Athletes don’t really have to leave this campus. At times that can be as suffocating as the smoke from the Colorado wildfires that drifted onto campus a few weeks back. A wrestler can spend days in a row talking nothing but wrestling. Pirozhkova talked about a two-week stint where she only left the campus once, for a Walgreen’s pit stop.
“They provide you with everything you need here, so really you don’t have to leave,” said Corey Cogdell, a female Olympic trapshooter from Alaska who has lived at the Olympic Training Center for six years. “It can become very monotonous. You don’t have a social life. You work hard, and everyone’s so focused on training. I’m pretty much married to the Olympics.”
“There’s a big countdown clock out front,” she continued, “and every time you drive in and out, you see the clock and you realize how close we are. It’s been a long four years of training.”
And sometimes life can get in the way of training. A family member of a prospective Olympian dies, and the athlete can’t make it home for the funeral. A triathlete misses the 2008 Olympics after getting a flat tire on his bike during the final qualifying race. An older athlete thinks about quitting; a younger athlete breaks the rules.
More often than not, those athletes will find themselves in the Athlete Service Center, sitting in the office of “Mama Sherry,” Sherry Von Riesen.
“I don’t want to step on the toes of parents, but I’m a connect for them,” Von Riesen said. “I get calls from moms and dads: ‘How are they doing?’ Sometimes young athletes come here and they might try to spread their wings a little bit. I tell the athletes that if they do anything to endanger themselves or the reputation of Olympians or the training center, it’ll be brought forward — and I prefer they do it.
“I kick butt occasionally, to just say enough is enough,” she continued. “But there’s a lot of pressure here. Not only are they working for themselves, but they’re working for the United States.”
For someone like 20-year-old Margaux Isaksen, who moved here from rural Arkansas at age 15 to train for modern Pentathlon, in which she will be a favorite in London, it’s hard not to stare at fellow Olympians, just like those middle-schoolers stared at Phelps. She’s most in awe of the bobsledders. Isaksen will be in the weight room, pounding away on 5-pound dumbbells, and watch one of the bobsledders benching 580 pounds. It’s humbling.
This campus isn’t a place for a girly girl. Isaksen’s fingernails are forever chipped, and she broke a wrist last year when she got thrown from a horse. But that isn’t to say that the campus of the Olympic Training Center isn’t filled with as much gossip as a sorority house.
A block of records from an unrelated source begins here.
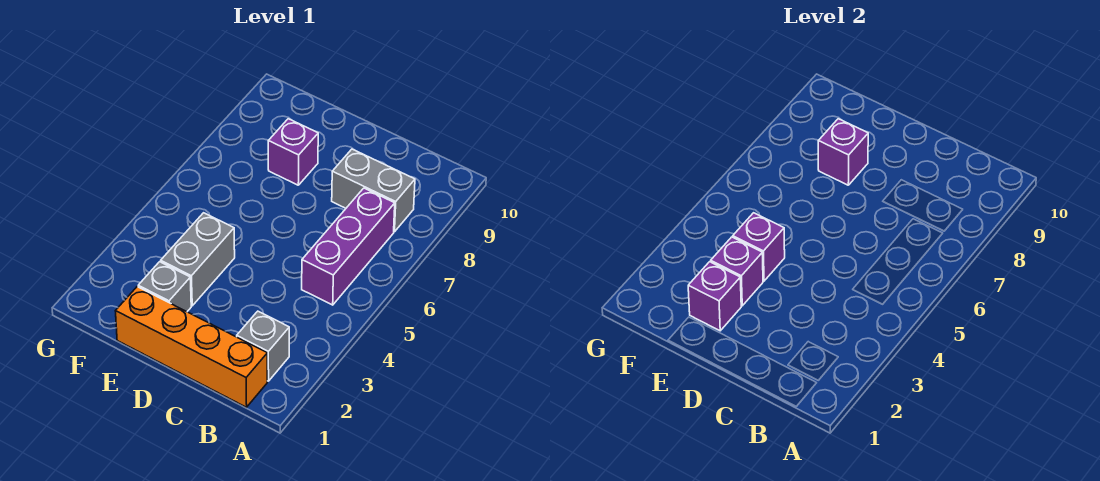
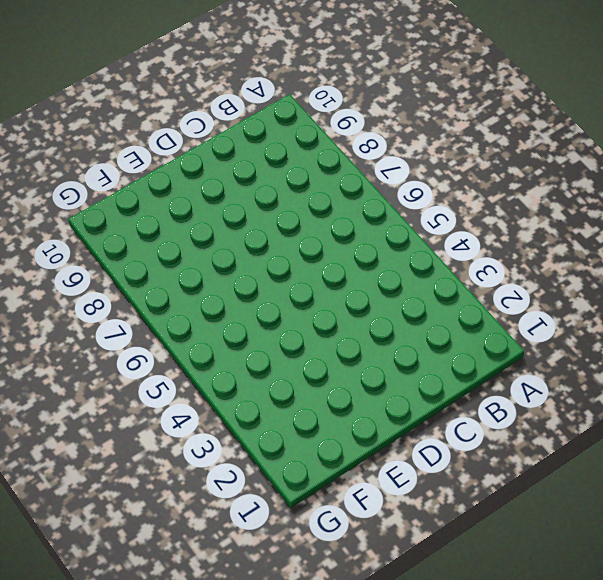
none -> orange 1x4 brick [116,287,267,407]
none -> grey 1x1 brick [237,311,289,381]

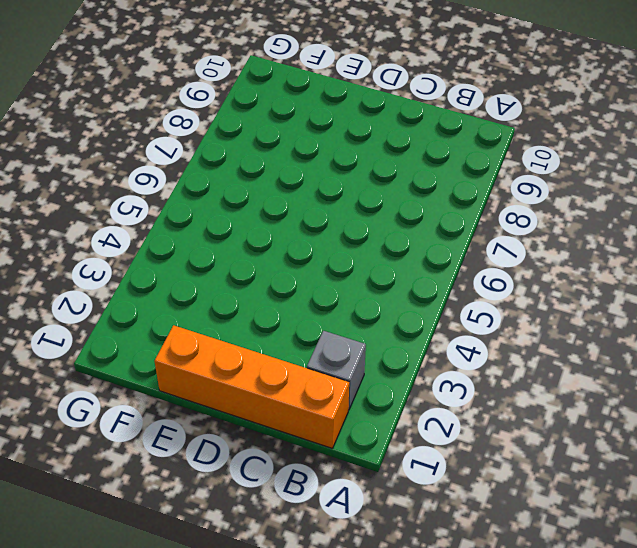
none -> purple 1x3 brick [302,188,395,305]
none -> grey 1x2 brick [332,149,415,232]

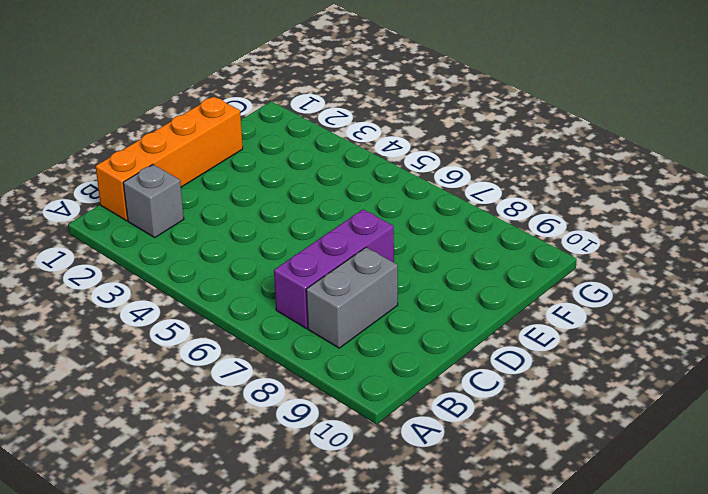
purple 1x3 brick [274,210,394,328] -> purple 1x3 brick turned to [302,188,395,305]
none -> grey 1x1 brick [138,262,191,312]
none -> grey 1x2 brick [161,213,235,306]

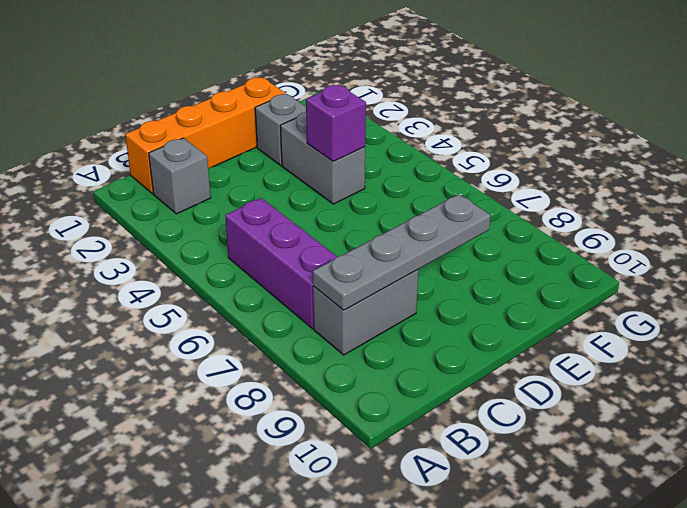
grey 1x4 plate [313,194,491,310] -> purple 1x1 brick [818,119,868,185]
none -> purple 1x1 brick [268,119,318,185]
none -> purple 1x1 brick [688,262,741,331]

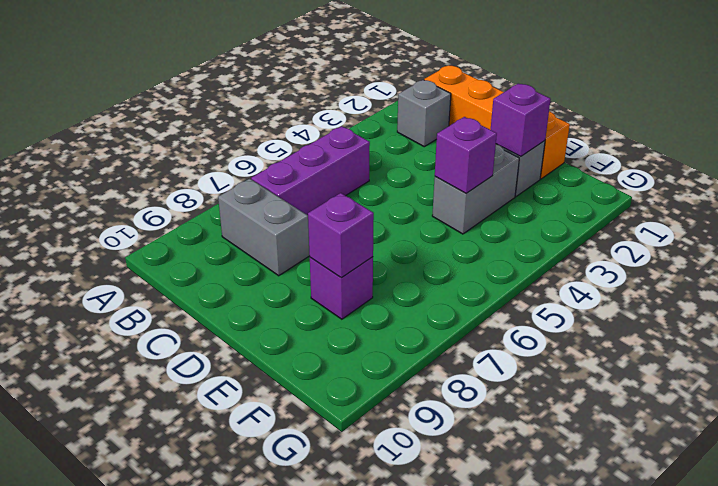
none -> purple 1x1 brick [711,237,763,306]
“It pretty much is like college-dorm style, or maybe like high school, with who’s dating who,” said Isaksen, whose younger sister recently moved here to train in modern pentathlon, aiming for the 2016 Summer Olympics. “It’s a little clique-y in some respects. We like to talk. The people in the cafeteria, they become your family.”
And ultimately that’s the takeaway from a tour around the capital of the American Olympic movement. Only about one in 10 athletes who train here even make the Olympic Games. Some of the employees, like Von Riesen, will head to London as support staff, but they won’t bask in the Olympic glory. It’s hard work, these gold medals, with more people behind each Olympian than you’d ever imagine, and that’s what binds this campus together.
“They will always share the journey,” said Von Riesen. “When I see an athlete win a medal, I can’t help but see behind them the people who helped them get there, the thousands of people behind them on the podium.”